WORK INSTRUCTION 1 =
In the Section 2.3 excerpt, reproduce the passage from "(ii)        the payment or" up to and including "subsection (a) above.", substituting "split" for "subdivision".
WORK INSTRUCTION 2 =
According to the Section 2.3 excerpt, which parties are to amend the Agreement to provide for adjustments determined under subsection (e)?

SUPPLIED TEXT =

Each adjustment made pursuant to this Section 2.3 shall be made as of:

 

(i)         the record date for the applicable dividend or distribution in the case of an adjustment made pursuant to subsection (b) or (c) above; and

 

(ii)        the payment or effective date for the applicable dividend, subdivision, change, combination, or issuance in the case of an adjustment made pursuant to subsection (a) above.

 

(e)         In the event the Company shall, at any time after the Record Date and prior to the Separation Date, issue any shares of capital stock (other than Common Shares), or rights or warrants to subscribe for or purchase any such capital stock, or securities convertible into or exchangeable for any such capital stock in a transaction referred to in subsections (a)(i) or (a)(iv) above, if the Board of Directors acting in good faith determines that the adjustments contemplated by subsections (a), (b), and (c) above in connection with such transaction will not appropriately protect the interests of the holders of Rights, the Company may determine what other adjustments to the Exercise Price, number of Rights, and/or Preferred Shares purchasable upon exercise of Rights would be appropriate and, notwithstanding subsections (a), (b), and (c) above, such adjustments, rather than the adjustments contemplated by subsections (a), (b), and (c) above, shall be made. The Company and the Rights Agent shall amend this Agreement as appropriate to provide for such adjustments.

DATASET SECTION =
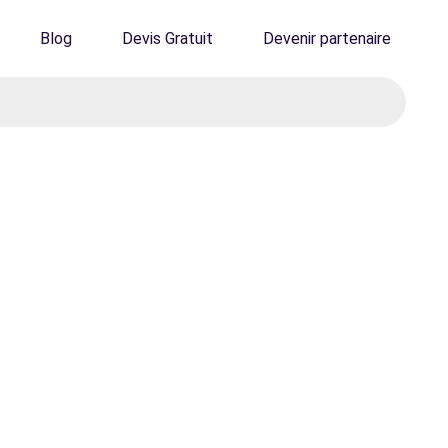
Blog
Devis Gratuit
Devenir partenaire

TASK ANSWER 1 =
(ii)        the payment or effective date for the applicable dividend, split, change, combination, or issuance in the case of an adjustment made pursuant to subsection (a) above.

TASK ANSWER 2 =
The Company and the Rights Agent.